霊幻にモブが呼ばれたタイミングを見計らい、エクボが「よう」と陽気に話しかけようとして手を上げた瞬間、その霊体はアカリの手に素早く掴まれてしまった。 驚いて声を上げかけるが、それも許さないとばかりに強く握られる。掌の温度は彼女の感情と共にどんどんと上昇していく。
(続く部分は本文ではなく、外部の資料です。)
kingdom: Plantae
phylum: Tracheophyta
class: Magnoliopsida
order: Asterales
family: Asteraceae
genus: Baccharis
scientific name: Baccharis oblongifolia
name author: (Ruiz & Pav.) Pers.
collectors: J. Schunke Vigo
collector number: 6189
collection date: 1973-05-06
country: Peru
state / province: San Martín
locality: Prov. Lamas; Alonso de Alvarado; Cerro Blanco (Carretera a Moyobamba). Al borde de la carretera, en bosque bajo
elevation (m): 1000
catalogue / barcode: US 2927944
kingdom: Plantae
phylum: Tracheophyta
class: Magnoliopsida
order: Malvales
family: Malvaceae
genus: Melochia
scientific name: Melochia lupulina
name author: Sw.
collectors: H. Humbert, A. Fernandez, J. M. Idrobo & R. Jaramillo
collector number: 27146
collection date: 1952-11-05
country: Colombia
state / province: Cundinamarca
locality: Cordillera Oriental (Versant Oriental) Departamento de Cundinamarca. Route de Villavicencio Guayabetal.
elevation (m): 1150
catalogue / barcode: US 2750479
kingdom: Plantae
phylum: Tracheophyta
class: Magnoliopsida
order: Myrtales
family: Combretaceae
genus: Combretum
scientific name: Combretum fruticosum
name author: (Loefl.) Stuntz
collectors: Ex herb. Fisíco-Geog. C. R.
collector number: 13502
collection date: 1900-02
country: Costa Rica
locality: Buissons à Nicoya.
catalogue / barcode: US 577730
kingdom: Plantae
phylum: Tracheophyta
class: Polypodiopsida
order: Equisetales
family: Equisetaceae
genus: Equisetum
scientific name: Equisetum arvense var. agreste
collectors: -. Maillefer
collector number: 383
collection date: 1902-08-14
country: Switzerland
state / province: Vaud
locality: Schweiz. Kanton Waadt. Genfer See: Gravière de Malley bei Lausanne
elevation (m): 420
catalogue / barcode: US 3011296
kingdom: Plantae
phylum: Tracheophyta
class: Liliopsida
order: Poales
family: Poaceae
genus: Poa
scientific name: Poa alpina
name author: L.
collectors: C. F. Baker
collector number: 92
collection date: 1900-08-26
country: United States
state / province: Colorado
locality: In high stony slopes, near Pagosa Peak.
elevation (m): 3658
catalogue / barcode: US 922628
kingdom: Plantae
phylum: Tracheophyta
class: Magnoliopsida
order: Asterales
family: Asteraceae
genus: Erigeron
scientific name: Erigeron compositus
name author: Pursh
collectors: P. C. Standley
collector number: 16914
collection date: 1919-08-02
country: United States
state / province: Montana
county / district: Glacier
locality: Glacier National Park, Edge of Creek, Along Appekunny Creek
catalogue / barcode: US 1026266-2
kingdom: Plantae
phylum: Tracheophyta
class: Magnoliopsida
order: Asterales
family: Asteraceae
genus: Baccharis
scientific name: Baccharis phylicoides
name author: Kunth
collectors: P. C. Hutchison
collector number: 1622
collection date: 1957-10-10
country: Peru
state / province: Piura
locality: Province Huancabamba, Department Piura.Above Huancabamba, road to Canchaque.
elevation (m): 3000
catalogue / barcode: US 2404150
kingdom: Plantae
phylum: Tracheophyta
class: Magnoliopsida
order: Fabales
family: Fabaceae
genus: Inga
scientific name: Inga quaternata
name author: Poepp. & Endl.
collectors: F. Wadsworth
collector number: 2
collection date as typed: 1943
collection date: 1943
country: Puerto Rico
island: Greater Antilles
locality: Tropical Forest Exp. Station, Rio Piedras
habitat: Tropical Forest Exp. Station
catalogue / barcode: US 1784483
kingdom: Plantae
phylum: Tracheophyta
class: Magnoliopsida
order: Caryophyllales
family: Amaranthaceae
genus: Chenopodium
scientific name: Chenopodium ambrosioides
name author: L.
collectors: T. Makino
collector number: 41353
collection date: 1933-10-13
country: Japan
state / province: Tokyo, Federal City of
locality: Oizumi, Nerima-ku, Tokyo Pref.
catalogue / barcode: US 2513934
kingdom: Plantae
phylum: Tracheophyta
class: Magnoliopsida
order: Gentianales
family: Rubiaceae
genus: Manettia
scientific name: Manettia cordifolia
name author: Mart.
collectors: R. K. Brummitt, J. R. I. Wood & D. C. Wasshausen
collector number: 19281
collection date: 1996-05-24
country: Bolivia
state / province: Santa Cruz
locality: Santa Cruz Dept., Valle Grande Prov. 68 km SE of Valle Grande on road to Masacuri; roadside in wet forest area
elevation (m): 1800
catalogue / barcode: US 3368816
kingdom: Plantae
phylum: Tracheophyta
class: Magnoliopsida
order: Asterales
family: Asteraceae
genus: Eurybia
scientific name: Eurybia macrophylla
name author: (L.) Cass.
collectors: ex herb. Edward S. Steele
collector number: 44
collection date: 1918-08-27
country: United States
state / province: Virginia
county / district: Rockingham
「弱体化してるけど、器用にへばり付いてんのね。そんなにあの世に行きたくないの?」 「お、お……ッ」 「いい、モブが馬鹿だからってヘンなことすんじゃないわよ。魂ごと消し炭にする荒い仕事なら、私にだってできるんだから」
指の隙間から見えるアカリの目は、ぎょっとするほど剣呑な警戒色を帯びている。脅しではない。弱体化したエクボにとってその手から伝わる炎の灼熱だけでも相当に参るものがあり、抜け出すことも出来ず必死に頷くしかできなかった。 モブと霊幻がアカリを呼ぶ。 ふっと手の力を緩め、少女は既に興味を失ったようにエクボを放り出した。明朗に輪に加わる後ろ姿に、先ほどの獲物を狙う獣のような空気は微塵も感じられない。
シゲオとアカリ。 見たところ付き合いは長そうだが、恋人という感じではない。本当に脅威と成り得るのはシゲオで間違いはないが、隣にいるあの少女も相当に厄介らしい。 自分を見下ろすアカリの視線がフラッシュバックし、エクボは人しれずぶるっと身体を震わせた。